> _Required work_:
Reproduce each line of every row below verbatim, leaving out the pictures.

> _Extracted information_:

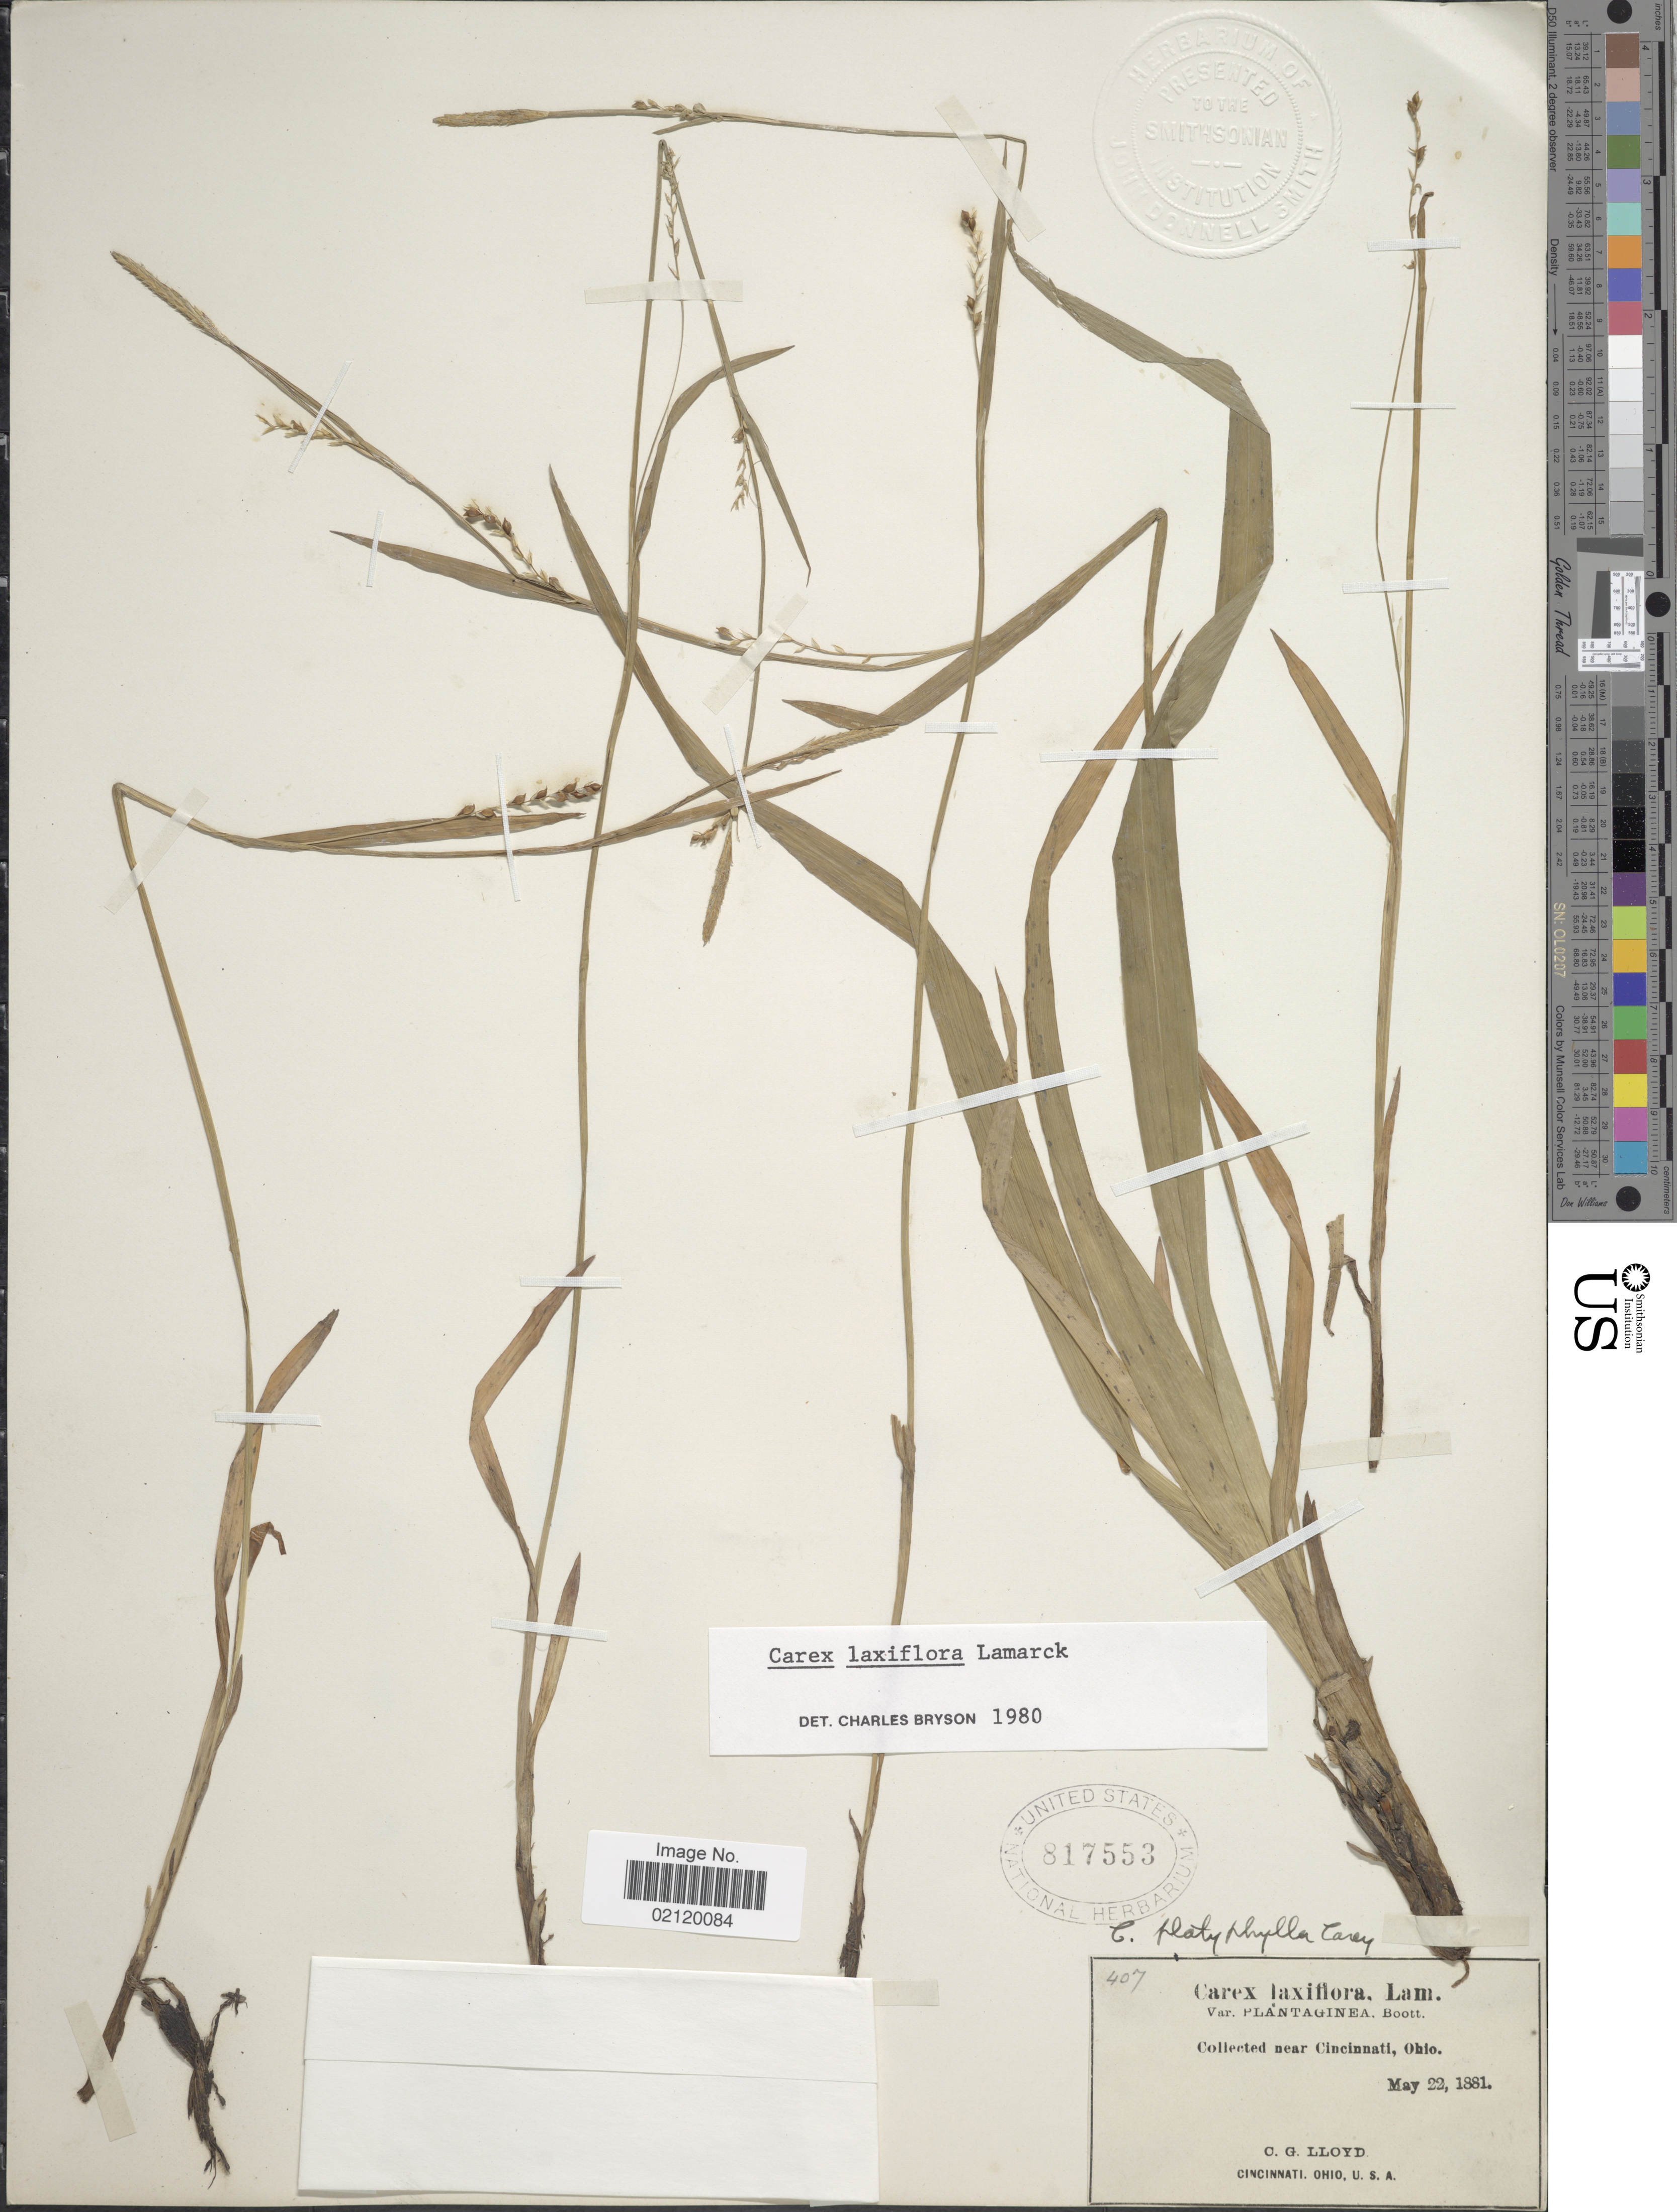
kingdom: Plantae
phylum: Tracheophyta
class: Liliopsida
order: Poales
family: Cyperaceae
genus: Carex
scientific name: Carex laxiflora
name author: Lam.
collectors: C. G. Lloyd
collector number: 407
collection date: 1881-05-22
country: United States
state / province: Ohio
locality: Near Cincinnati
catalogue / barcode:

> _Result_:
kingdom: Plantae
phylum: Tracheophyta
class: Liliopsida
order: Poales
family: Cyperaceae
genus: Carex
scientific name: Carex laxiflora
name author: Lam.
collectors: C. G. Lloyd
collector number: 407
collection date: 1881-05-22
country: United States
state / province: Ohio
locality: Near Cincinnati
catalogue / barcode:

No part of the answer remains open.